The evening began with the signature “Baume-tini,” a festive sparkling sake cocktail with pearls of lilikoi that burst in your mouth, sending an intense tart, floral, fruitiness dancing across the taste buds.

Baume makes all its own bread, including the two triangles of crispy nori-shoyu flat bread that arrived next, resembling handmade Japanese paper. The flat bread was shatteringly crisp and so thin that the dining room lights fairly illuminated it. Accompanying it were two spreads: a speckled tofu parsley one, and an olive oil one somehow emulsified with a 20-year aged balsamic until it was unusually thick and creamy.

The amuse arrived in a porcelain spoon — a doll-size day-boat scallop done sashimi-style with tamari, Basque espelette pepper, and more lilikoi pearls.

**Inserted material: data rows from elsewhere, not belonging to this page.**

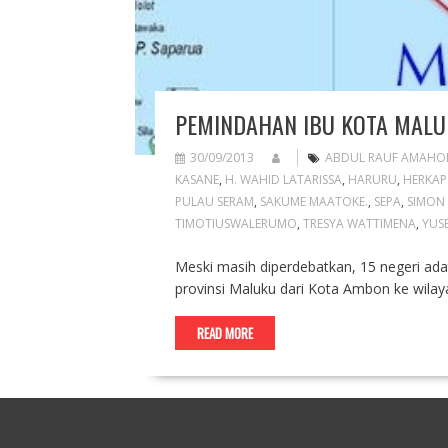
PEMINDAHAN IBU KOTA MALUK
30/09/2013
ABDUL RAUF AMAHO
KASANE
,
H. WAHID LATARISSA
,
HARURU
,
HERKAP
PULAU SERAM
,
SAKUME MAATOKE.
,
SEPA
,
SIMON 
TIMOTIUSWALERUMO
,
TRESYA WATTIMENA
,
YUS
Meski masih diperdebatkan, 15 negeri a
provinsi Maluku dari Kota Ambon ke wila
READ MORE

It was a bracing welcome in one tiny bite.

That was followed by a lone asparagus spear. It takes audacity to spotlight one thick, asparagus spear, with its end shaved smooth, and crowned with shards of Parmesan, tiny purple flowers, and “hollandaise’’ pearls that burst and immediately made you think of Sunday brunch.

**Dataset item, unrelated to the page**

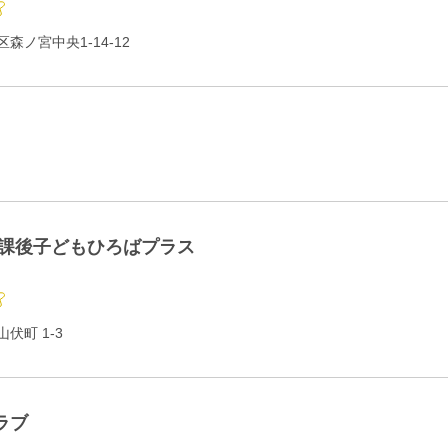
森ノ宮中央1-14-12
放課後子どもひろばプラス
伏町 1-3
ラブ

Next, Chemel’s “62-degree’’ egg. Jiggly and with an oozy yolk, it was accentuated by earthy mushrooms and clouds of foam flavored with Noilly, a French dry vermouth. It was accompanied by a most intriguing shot glass of celery-lime juice with a burned branch of rosemary. The drink was bright and herbaceous, with the rosemary adding an intriguing smoky pine quality that almost had a meaty character to it.

You’ll never look at rice the same again after eating “Terra-Aqua-Air,’’ nutty, brown rice with seaweed, vegetables and tempura. It tasted like a Japanese home-style, comfort dish, but one that has been lightened and refined into something all together new.

With it came a glass of unfiltered sake afloat with ginger “caviar’’ that carried a fiery hit of my favorite rhizome.

Next, silky striped bass atop a bouillabaisse gelee that tasted of the deep sea, and was topped with the crispest purple potato chip.

A bit of fun ensued with a spoonful of lavender foam that had been frozen with liquid nitrogen. Eat it quickly, in one mouthful, and watch your dining companion giggle when “smoke’’ starts spewing from your mouth like dry ice from a Halloween haunted house.

Seared foie gras is usually served with something sweet to cut through its fatty richness. Here, it came in the form of a delightful apricot-miso sauce and the thinnest sliver of candied pineapple.

It was followed by a small glass of house-fermented pineapple beer that was sprightly and hoppy tasting.

Chemel does his luscious grass-fed filet, sous-vide-style, in a vacuum-sealed bag cooked in a circulating water bath at a low, controlled temperature. Then, each piece is seared to order. The Eel River’s organic, grass-fed filet was incredibly marbled and buttery tasting, with an intense, orange vinaigrette.

The cheese course was a duo of Tete de Moine, the Swiss-made cheese that’s usually served by scraping a knife against it to create whisper-thin curls. The buttery, pungent cheese was served that way, and also fried up in a fritter with thick yuzu marmalade.

Like the savory olive madelines that welcome you at Manresa in Los Gatos and bid you adieu in similar fashion in copycat sweet ones,  Baume does a riff on that signal that the evening is coming full-circle and to a close. Here, the porcelain spoon returns seemingly holding the scallop sashimi again. But surprise, it’s actually lichee “sashimi’’ with crispy little chocolate balls instead.

Desserts, by Pastry Chef Ryan Shelton, formerly of Chez TJ, were dainty interpretations of strawberry. There was the world’s tiniest and cutest donut alongside strawberry gelee that tasted like the best Jell-O ever. A silky wedge of chocolate ganache flavored with tarragon was accented with creamy, frozen, burnt almond “rocks.’’ And the smallest strawberry ice cream float was girly and precious.

Dinner ended with raspberry truffles made by Chemel. Indeed, the restaurant hopes to sell handmade chocolates and tiny macarons packed in little gift boxes in the future.

Chemel has said he’s not cooking for stars this time around, but rather for the pure satisfaction of his diners. Still, it would be hard to believe that even the Michelin Man wouldn’t find gleaming pleasure in what’s on the plate here.